William Cullen van de Universiteit van Glasgow demonstreerde het eerste bekende kunstmatige koelsysteem in 1748. In 1805 ontwierp Oliver Evans de eerste koelmachine die damp gebruikte in plaats van vloeistof. Ferdinand Carré uit Frankrijk ontwikkelde in 1859 een wat complexer systeem dat gebruik maakte van apparatuur die snel uitbreidende ammoniak bevatte. Later in 1922, een model dat bestond uit een houten koelbox, een watergekoelde compressor, een ijsblokjesbak en een compartiment van 9 kubieke meter, vereiste huisunits meestal de installatie van de mechanische onderdelen, motor en compressor, in de kelder of een aangrenzend kamer terwijl de koelbox zich in de keuken bevond en $ 714,00 kostte. Een Model-T Ford uit 1922 kostte ongeveer $ 450,00.

In 1923 Frigidaire introduceerde de eerste zelfstandige eenheid. De eerste koelkast die op grote schaal werd gebruikt, was de General Electric 'Monitor-Top' die in 1927 werd geïntroduceerd.

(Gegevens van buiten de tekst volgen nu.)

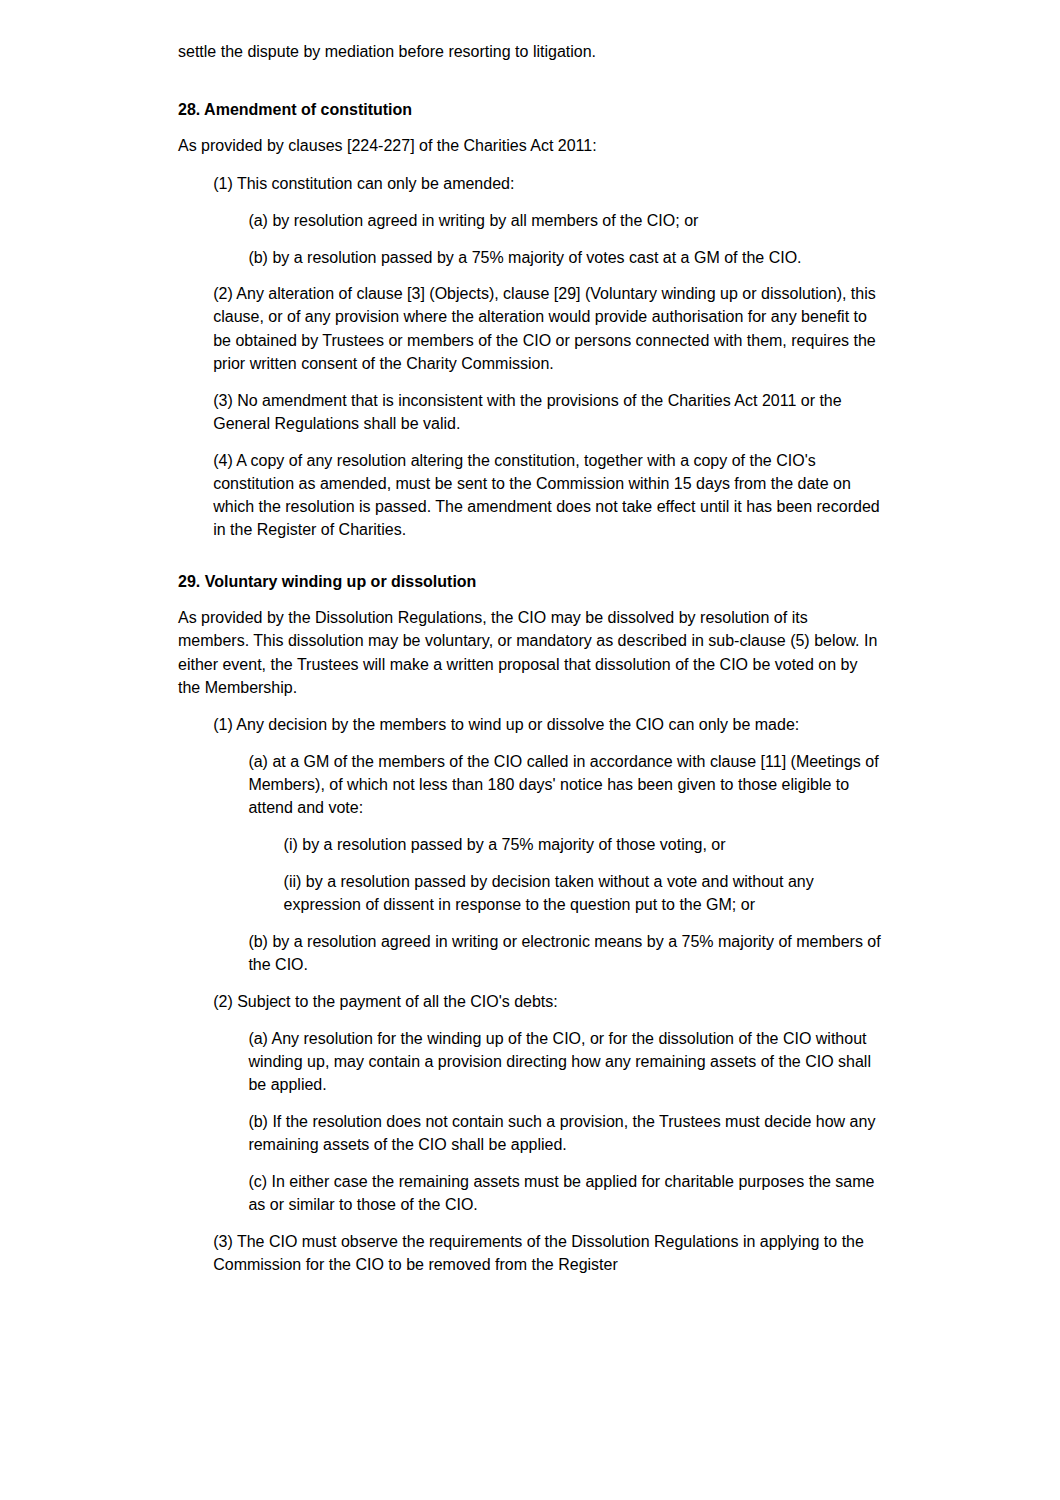settle the dispute by mediation before resorting to litigation.
28. Amendment of constitution
As provided by clauses [224-227] of the Charities Act 2011:
(1) This constitution can only be amended:
(a) by resolution agreed in writing by all members of the CIO; or
(b) by a resolution passed by a 75% majority of votes cast at a GM of the CIO.
(2) Any alteration of clause [3] (Objects), clause [29] (Voluntary winding up or dissolution), this clause, or of any provision where the alteration would provide authorisation for any benefit to be obtained by Trustees or members of the CIO or persons connected with them, requires the prior written consent of the Charity Commission.
(3) No amendment that is inconsistent with the provisions of the Charities Act 2011 or the General Regulations shall be valid.
(4) A copy of any resolution altering the constitution, together with a copy of the CIO's constitution as amended, must be sent to the Commission within 15 days from the date on which the resolution is passed. The amendment does not take effect until it has been recorded in the Register of Charities.
29. Voluntary winding up or dissolution
As provided by the Dissolution Regulations, the CIO may be dissolved by resolution of its members. This dissolution may be voluntary, or mandatory as described in sub-clause (5) below. In either event, the Trustees will make a written proposal that dissolution of the CIO be voted on by the Membership.
(1) Any decision by the members to wind up or dissolve the CIO can only be made:
(a) at a GM of the members of the CIO called in accordance with clause [11] (Meetings of Members), of which not less than 180 days' notice has been given to those eligible to attend and vote:
(i) by a resolution passed by a 75% majority of those voting, or
(ii) by a resolution passed by decision taken without a vote and without any expression of dissent in response to the question put to the GM; or
(b) by a resolution agreed in writing or electronic means by a 75% majority of members of the CIO.
(2) Subject to the payment of all the CIO's debts:
(a) Any resolution for the winding up of the CIO, or for the dissolution of the CIO without winding up, may contain a provision directing how any remaining assets of the CIO shall be applied.
(b) If the resolution does not contain such a provision, the Trustees must decide how any remaining assets of the CIO shall be applied.
(c) In either case the remaining assets must be applied for charitable purposes the same as or similar to those of the CIO.
(3) The CIO must observe the requirements of the Dissolution Regulations in applying to the Commission for the CIO to be removed from the Register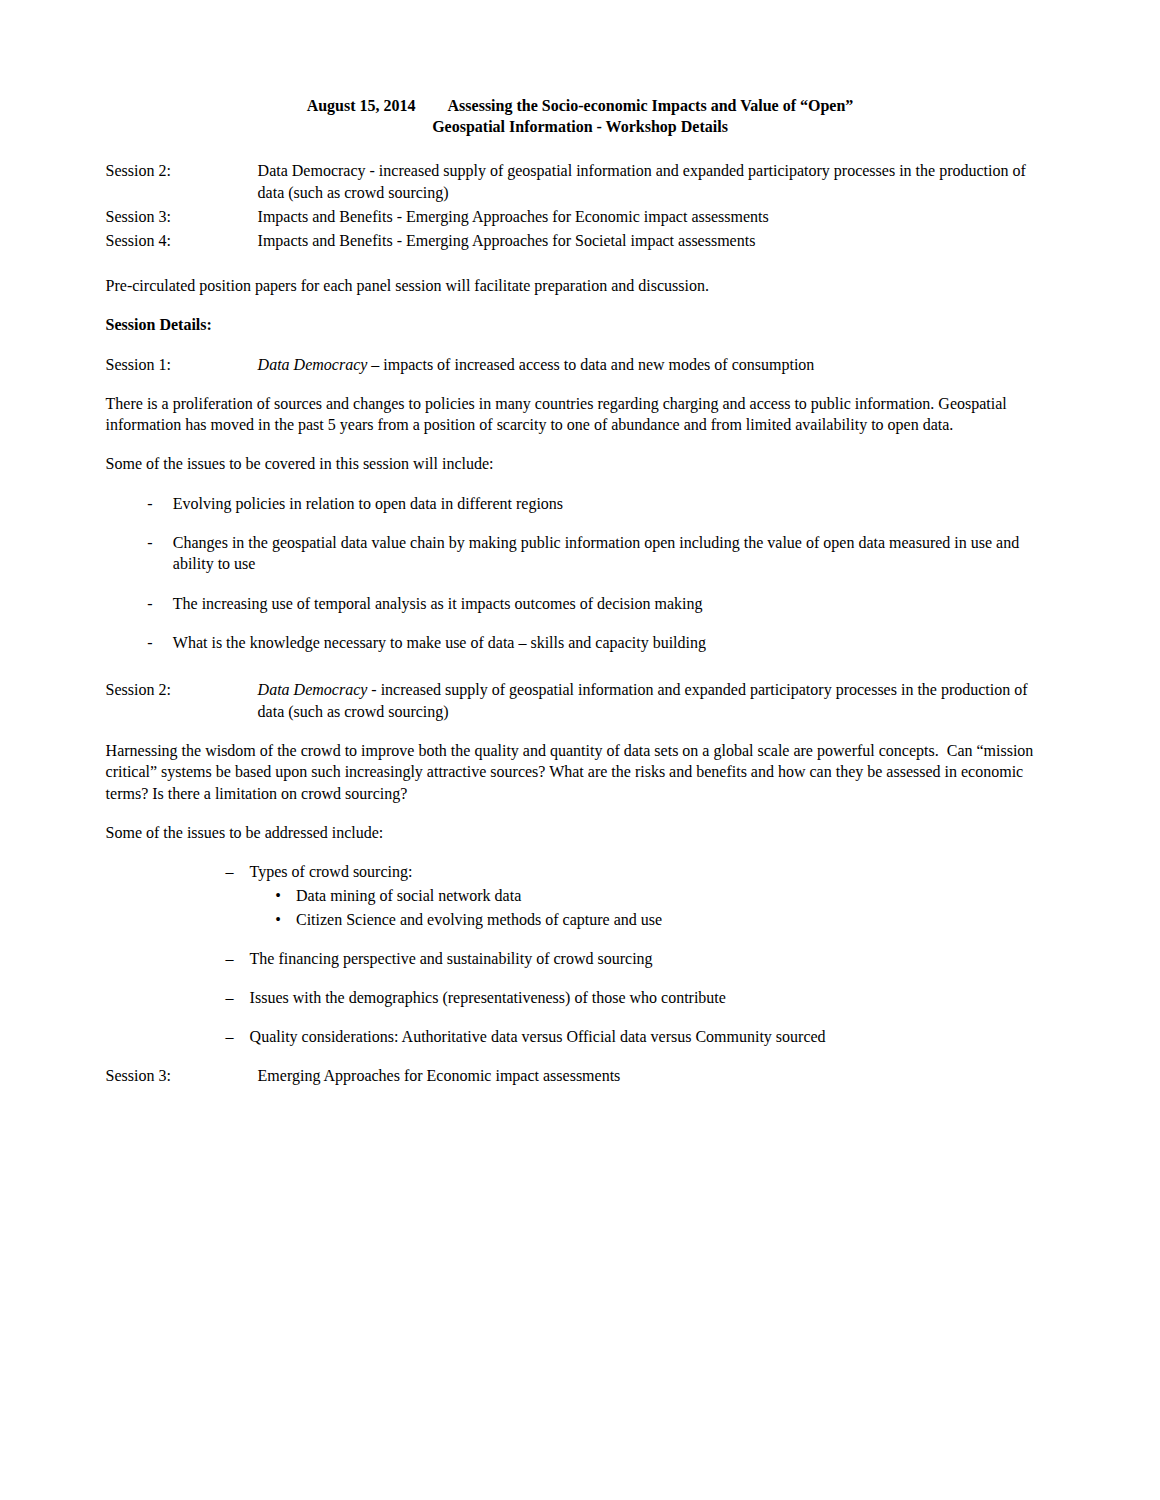August 15, 2014 Assessing the Socio-economic Impacts and Value of “Open”
Geospatial Information - Workshop Details
Session 2:
Data Democracy - increased supply of geospatial information and expanded participatory processes in the production of data (such as crowd sourcing)
Session 3:
Impacts and Benefits - Emerging Approaches for Economic impact assessments
Session 4:
Impacts and Benefits - Emerging Approaches for Societal impact assessments
Pre-circulated position papers for each panel session will facilitate preparation and discussion.
Session Details:
Session 1:
Data Democracy – impacts of increased access to data and new modes of consumption
There is a proliferation of sources and changes to policies in many countries regarding charging and access to public information. Geospatial information has moved in the past 5 years from a position of scarcity to one of abundance and from limited availability to open data.
Some of the issues to be covered in this session will include:
Evolving policies in relation to open data in different regions
Changes in the geospatial data value chain by making public information open including the value of open data measured in use and ability to use
The increasing use of temporal analysis as it impacts outcomes of decision making
What is the knowledge necessary to make use of data – skills and capacity building
Session 2:
Data Democracy - increased supply of geospatial information and expanded participatory processes in the production of data (such as crowd sourcing)
Harnessing the wisdom of the crowd to improve both the quality and quantity of data sets on a global scale are powerful concepts. Can “mission critical” systems be based upon such increasingly attractive sources? What are the risks and benefits and how can they be assessed in economic terms? Is there a limitation on crowd sourcing?
Some of the issues to be addressed include:
Types of crowd sourcing:
Data mining of social network data
Citizen Science and evolving methods of capture and use
The financing perspective and sustainability of crowd sourcing
Issues with the demographics (representativeness) of those who contribute
Quality considerations: Authoritative data versus Official data versus Community sourced
Session 3:
Emerging Approaches for Economic impact assessments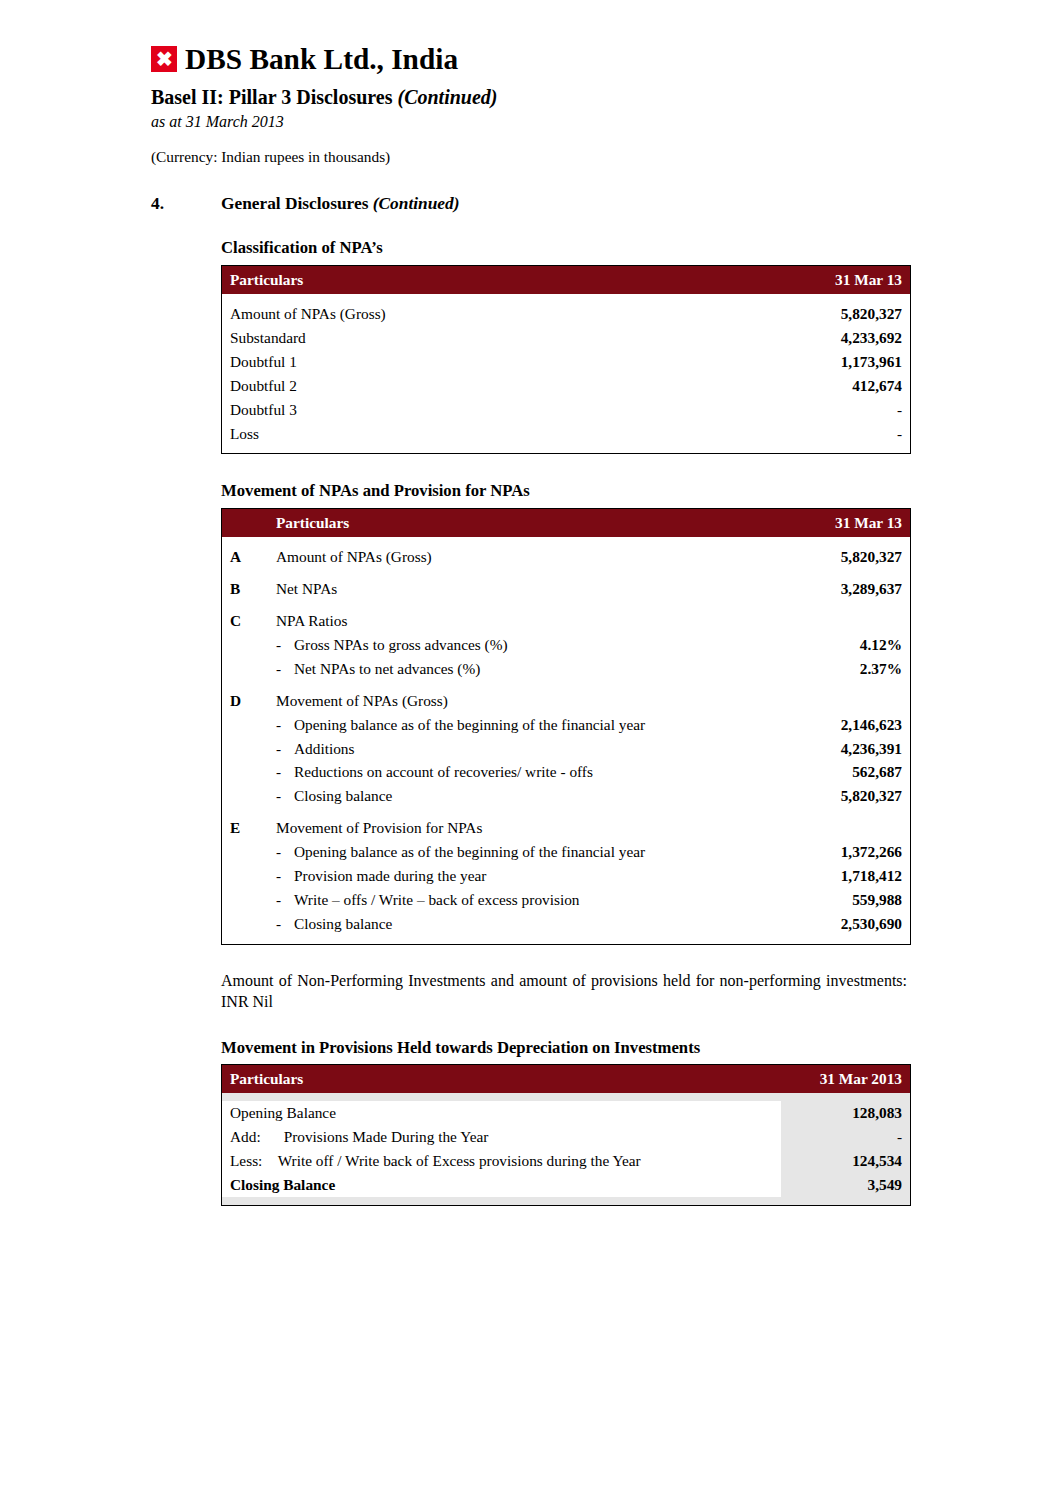✖ DBS Bank Ltd., India
Basel II: Pillar 3 Disclosures (Continued)
as at 31 March 2013
(Currency: Indian rupees in thousands)
4. General Disclosures (Continued)
Classification of NPA’s
| Particulars | 31 Mar 13 |
| --- | --- |
| Amount of NPAs (Gross) | 5,820,327 |
| Substandard | 4,233,692 |
| Doubtful 1 | 1,173,961 |
| Doubtful 2 | 412,674 |
| Doubtful 3 | - |
| Loss | - |
Movement of NPAs and Provision for NPAs
| | Particulars | 31 Mar 13 |
| --- | --- | --- |
| A | Amount of NPAs (Gross) | 5,820,327 |
| B | Net NPAs | 3,289,637 |
| C | NPA Ratios | |
| | - Gross NPAs to gross advances (%) | 4.12% |
| | - Net NPAs to net advances (%) | 2.37% |
| D | Movement of NPAs (Gross) | |
| | - Opening balance as of the beginning of the financial year | 2,146,623 |
| | - Additions | 4,236,391 |
| | - Reductions on account of recoveries/ write - offs | 562,687 |
| | - Closing balance | 5,820,327 |
| E | Movement of Provision for NPAs | |
| | - Opening balance as of the beginning of the financial year | 1,372,266 |
| | - Provision made during the year | 1,718,412 |
| | - Write – offs / Write – back of excess provision | 559,988 |
| | - Closing balance | 2,530,690 |
Amount of Non-Performing Investments and amount of provisions held for non-performing investments: INR Nil
Movement in Provisions Held towards Depreciation on Investments
| Particulars | 31 Mar 2013 |
| --- | --- |
| Opening Balance | 128,083 |
| Add: Provisions Made During the Year | - |
| Less: Write off / Write back of Excess provisions during the Year | 124,534 |
| Closing Balance | 3,549 |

De compressoreenheid, die veel warmte uitstraalde, werd boven de kast geplaatst en omgeven door een decoratieve ring. Er werden meer dan 1.000.000 exemplaren geproduceerd. Als koelmedium gebruikten deze koelkasten zwaveldioxide, dat corrosief is voor de ogen en verlies van het gezichtsvermogen, pijnlijke brandwonden en laesies kan veroorzaken, of methylformiaat, dat licht ontvlambaar, schadelijk voor de ogen en giftig is bij inademing of ingeslikt. Veel van deze units zijn nog steeds functioneel. De introductie van Freon breidde de koelkastmarkt in de jaren dertig uit. Afzonderlijke diepvriezers werden in de jaren veertig gebruikelijk. Deze apparaten werden pas na de Tweede Wereldoorlog in massaproductie voor gebruik in huis. In de jaren vijftig en zestig werden technische vorderingen gemaakt, zoals automatisch ontdooien en automatisch ijs maken. Efficiënter koelkasten werden ontwikkeld in de jaren zeventig en tachtig, hoewel milieukwesties leidden tot het verbod op dit zeer effectieve koudemiddel. In het begin van de jaren negentig vervingen 1,1,1,2-tetrafluorethaan (R134a) en andere chemische variaties geleidelijk Freon als het primaire magische middel dat ons zo belangrijke ijs op de perfecte temperatuur houdt.

Vaatwassers

Vaatwassers zijn een vrij nieuwe luxe. Als je vroeger geen vaatwasser kon huren, was je een vaatwasser. De eerste rapporten van een mechanisch vaatwasapparaat betreffen een octrooi uit 1850 van Joel Houghton van een handbediend apparaat. Dit apparaat was gemaakt van hout en werd met de hand rondgedraaid terwijl er water op de borden werd gespoten. Dit apparaat was zowel traag als onbetrouwbaar. In 1865 werd aan L.A. Alexander een ander octrooi verleend dat vergelijkbaar was met het eerste, maar met een handbediend reksysteem. Geen van beide apparaten was praktisch of algemeen aanvaard. In de jaren 1920-1940 waren de eerste vaatwassers vergelijkbaar met wat we nu hebben wordt ontwikkeld; Pas rond de jaren zeventig werden moderne vaatwassers echter op grote schaal gebruikt. Verbazingwekkend genoeg zijn sommige van die vaatwassers nog steeds in gebruik. Met de glorieuze uitvinding van moderne marketing- en productiepraktijken als je tien jaar uit een vaatwasser haalt die je vandaag koopt, beschouw jezelf als een geluksvogel. Net zoals zeep en wasmiddelen van cruciaal belang zijn voor het wassen van kleding, zijn ze van cruciaal belang bij het verwijderen van die ongeïdentificeerde funk van uw glazen, borden en potten. De geschiedenis van wasmiddelen wordt vaak over het hoofd gezien, maar is toch van aanzienlijk belang.